Anthropic's rationale and the trust hit
Anthropic's public rationale is straightforward. In the launch post, it says visible safeguards are easier to probe, so hidden interventions let it ship quickly with fewer false positives. In its apology post, the company said that was the wrong tradeoff.
The reaction focused less on the existence of a safety policy than on the user-trust cost of a model acting weaker without saying why. Nathan Lambert, an AI researcher at Allen Institute for AI, argued in his thread that the misleading implementation issue was easier to fix than the deeper question of Anthropic restricting scientific engagement with its best model. Clement Delangue called the rollback much better because manipulation should be avoided, while Ethan Mollick said Anthropic was sincere about misuse risk but had failed to explain it.
That leaves a cleaner but still narrow policy line. According to testingcatalog, requests related to frontier LLM development are now transparently routed to Opus 4.8. According to Nathan Lambert's follow-up, that is an acceptable correction on transparency, not a retraction of the broader criticism.
API and access details
The mechanics matter if you are trying to figure out what actually shipped.
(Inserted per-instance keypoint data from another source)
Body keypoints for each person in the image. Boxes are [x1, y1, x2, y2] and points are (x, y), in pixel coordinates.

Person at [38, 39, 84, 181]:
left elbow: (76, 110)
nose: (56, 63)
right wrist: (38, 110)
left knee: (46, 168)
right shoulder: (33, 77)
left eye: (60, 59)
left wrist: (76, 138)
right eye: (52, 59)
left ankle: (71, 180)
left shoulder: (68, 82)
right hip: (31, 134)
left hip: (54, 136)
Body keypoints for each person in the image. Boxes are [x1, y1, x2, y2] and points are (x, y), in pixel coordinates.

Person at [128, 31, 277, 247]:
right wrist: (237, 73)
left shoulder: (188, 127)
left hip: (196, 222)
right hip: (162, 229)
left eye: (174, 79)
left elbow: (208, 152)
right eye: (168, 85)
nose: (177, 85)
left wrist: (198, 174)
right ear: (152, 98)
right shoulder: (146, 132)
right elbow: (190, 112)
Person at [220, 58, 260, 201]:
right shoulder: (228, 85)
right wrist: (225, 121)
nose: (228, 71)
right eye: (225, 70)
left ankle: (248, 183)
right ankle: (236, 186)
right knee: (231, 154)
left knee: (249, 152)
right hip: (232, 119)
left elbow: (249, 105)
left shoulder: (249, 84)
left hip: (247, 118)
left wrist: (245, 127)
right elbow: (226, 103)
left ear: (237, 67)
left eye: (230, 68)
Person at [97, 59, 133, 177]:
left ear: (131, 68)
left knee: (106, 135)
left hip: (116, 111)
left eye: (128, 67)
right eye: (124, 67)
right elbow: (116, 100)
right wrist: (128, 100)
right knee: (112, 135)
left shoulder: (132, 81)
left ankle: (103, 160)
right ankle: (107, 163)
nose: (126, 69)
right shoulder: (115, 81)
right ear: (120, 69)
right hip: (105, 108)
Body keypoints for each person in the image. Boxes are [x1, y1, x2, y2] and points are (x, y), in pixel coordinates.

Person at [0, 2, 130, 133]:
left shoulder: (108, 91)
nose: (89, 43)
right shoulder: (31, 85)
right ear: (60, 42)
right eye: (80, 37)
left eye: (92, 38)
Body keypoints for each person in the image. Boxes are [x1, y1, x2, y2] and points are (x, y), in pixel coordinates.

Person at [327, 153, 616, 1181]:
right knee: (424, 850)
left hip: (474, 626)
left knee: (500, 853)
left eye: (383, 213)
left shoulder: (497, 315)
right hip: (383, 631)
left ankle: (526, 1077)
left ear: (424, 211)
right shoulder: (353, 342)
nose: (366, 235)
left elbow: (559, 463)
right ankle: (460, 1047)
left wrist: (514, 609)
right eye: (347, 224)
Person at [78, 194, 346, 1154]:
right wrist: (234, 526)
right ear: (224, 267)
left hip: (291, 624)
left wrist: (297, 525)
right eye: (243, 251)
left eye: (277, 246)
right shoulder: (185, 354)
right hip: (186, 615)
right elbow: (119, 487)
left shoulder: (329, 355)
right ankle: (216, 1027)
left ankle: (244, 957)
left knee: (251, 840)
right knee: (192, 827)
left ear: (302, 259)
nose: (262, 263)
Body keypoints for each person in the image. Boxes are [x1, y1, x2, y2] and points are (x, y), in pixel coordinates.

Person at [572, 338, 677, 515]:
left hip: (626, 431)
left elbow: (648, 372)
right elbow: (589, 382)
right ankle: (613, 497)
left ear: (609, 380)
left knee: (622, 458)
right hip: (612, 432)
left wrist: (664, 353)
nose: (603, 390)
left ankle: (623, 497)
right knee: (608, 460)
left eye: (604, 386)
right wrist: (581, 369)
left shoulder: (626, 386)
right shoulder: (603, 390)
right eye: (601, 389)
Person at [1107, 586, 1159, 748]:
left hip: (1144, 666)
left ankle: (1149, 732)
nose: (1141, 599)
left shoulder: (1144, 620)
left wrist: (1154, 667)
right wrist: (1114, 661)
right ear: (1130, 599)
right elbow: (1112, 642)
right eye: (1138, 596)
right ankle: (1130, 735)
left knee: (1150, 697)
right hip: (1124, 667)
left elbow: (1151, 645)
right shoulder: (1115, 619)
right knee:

- In Claude Code, ClaudeDevs said you switch with
/model claude-fable-5. - In the API, the model ID is
claude-fable-5, and Anthropic's prompting guide says Fable uses adaptive thinking only, summarized reasoning output, and arefusalstop reason plus fallback handling. - ClaudeDevs also said cyber and bio reroutes are billed at Opus prices.
- ClaudeDevs' rollback post said flagged API requests will return a reason for refusal, with server-side fallback coming a few days later.
- Anthropic's launch thread says Fable 5 is broadly available now, while Mythos 5 remains limited to Glasswing partners until a broader trusted access program opens for defensive cyber and biomedical research.
That last split is the part worth bookmarking. Anthropic is selling Fable as the public Mythos-class model, but the unclipped version is still a gated program.